Work request 1: In the passage on organizing node binaries, which file sits in the 0.7.0-rc1-testnet tarballs folder alongside its archive?

═════ Passage to read

To make it easier to track, I suggest creating a directory structure to track all of the necessary binaries.

Within this directory, you can download all of the tarballs, and extract the binaries and rename them.


For example:

tree ~/binaries/

binaries/
├── cronosd-v0.6.0-testnet
├── cronosd-v0.7.0-rc1-testnet
├── cronosd-v0.7.0-rc2-testnet
├── cronosd-v0.7.0-rc3-testnet
├── cronosd-v0.7.0-testnet
└── tarballs
    ├── 0.6.0-testnet
    │   └── cronos_0.6.0-testnet_Linux_x86_64.tar.gz
    ├── 0.7.0-rc1-testnet
    │   ├── app.toml
    │   └── cronos_0.7.0-rc1-testnet_Linux_x86_64.tar.gz
    ├── 0.7.0-rc2-testnet
    │   └── cronos_0.7.0-rc2-testnet_Linux_x86_64.tar.gz
    └── 0.7.0-rc3-testnet
        └── cronos_0.7.0-rc3-testnet_Linux_x86_64.tar.gz

Once we’ve downloaded all of the necessary binaries, we can initialize our node. (assuming your deployment is identical)

══════════

Work request 2: From the entries, transcribe the lines that start at the one containing "(3) offers its" and end after the one containing "GOOD WISHES TO".

═════ Records for this exercise

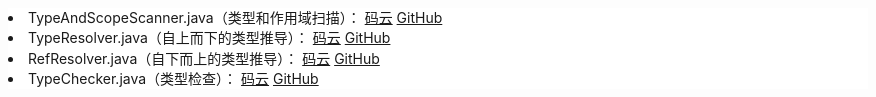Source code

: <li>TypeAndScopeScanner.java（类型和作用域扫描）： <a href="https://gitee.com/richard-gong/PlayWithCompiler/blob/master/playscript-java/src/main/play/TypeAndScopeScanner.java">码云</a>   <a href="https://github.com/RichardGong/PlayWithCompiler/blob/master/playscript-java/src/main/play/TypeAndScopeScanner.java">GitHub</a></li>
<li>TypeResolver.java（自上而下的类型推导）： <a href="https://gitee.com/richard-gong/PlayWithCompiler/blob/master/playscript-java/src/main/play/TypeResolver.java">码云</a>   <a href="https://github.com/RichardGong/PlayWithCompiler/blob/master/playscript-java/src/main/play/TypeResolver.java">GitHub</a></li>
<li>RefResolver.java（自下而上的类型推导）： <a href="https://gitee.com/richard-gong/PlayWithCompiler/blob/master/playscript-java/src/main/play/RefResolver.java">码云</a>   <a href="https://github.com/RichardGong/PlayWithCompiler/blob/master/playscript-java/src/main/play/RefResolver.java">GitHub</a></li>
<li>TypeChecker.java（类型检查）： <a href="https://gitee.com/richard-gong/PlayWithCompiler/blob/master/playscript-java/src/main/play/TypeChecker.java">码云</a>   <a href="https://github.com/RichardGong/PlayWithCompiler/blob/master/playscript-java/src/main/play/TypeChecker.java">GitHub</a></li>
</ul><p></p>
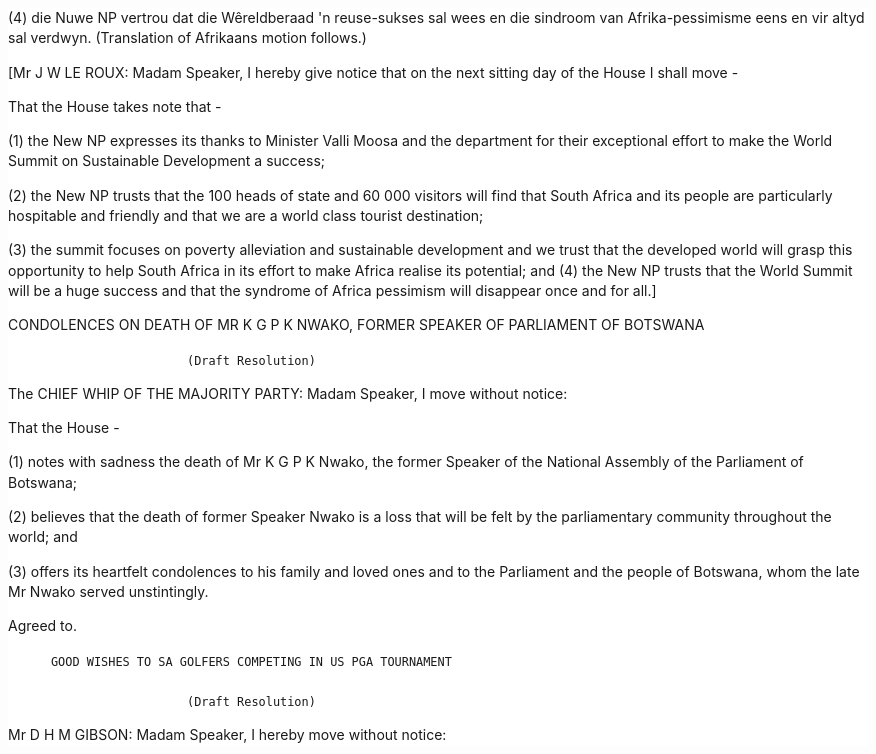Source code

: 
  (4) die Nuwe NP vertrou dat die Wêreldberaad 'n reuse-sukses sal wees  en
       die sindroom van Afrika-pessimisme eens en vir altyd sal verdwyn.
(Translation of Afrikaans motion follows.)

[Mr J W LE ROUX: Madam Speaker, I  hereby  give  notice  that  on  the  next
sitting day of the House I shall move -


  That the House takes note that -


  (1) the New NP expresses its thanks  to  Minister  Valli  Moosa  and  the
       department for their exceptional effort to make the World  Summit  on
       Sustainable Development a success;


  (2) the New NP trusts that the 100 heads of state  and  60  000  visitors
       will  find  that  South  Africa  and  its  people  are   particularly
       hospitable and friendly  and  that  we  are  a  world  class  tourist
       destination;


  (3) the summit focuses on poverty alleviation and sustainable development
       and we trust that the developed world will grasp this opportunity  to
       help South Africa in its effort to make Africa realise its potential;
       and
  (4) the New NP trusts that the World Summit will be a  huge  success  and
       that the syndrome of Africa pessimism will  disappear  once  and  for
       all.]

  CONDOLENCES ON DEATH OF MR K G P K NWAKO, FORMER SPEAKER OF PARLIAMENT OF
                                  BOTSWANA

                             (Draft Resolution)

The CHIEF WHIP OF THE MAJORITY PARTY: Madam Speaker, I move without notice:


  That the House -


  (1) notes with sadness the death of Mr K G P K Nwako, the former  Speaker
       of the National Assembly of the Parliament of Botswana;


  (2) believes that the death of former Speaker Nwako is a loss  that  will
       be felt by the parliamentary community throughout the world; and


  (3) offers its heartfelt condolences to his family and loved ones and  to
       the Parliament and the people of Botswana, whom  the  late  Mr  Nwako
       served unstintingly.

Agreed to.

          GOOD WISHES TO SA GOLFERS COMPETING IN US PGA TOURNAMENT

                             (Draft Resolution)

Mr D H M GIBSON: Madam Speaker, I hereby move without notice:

══════════

Answer area 1: app.toml

Answer area 2:
  (3) offers its heartfelt condolences to his family and loved ones and  to
       the Parliament and the people of Botswana, whom  the  late  Mr  Nwako
       served unstintingly.

Agreed to.

          GOOD WISHES TO SA GOLFERS COMPETING IN US PGA TOURNAMENT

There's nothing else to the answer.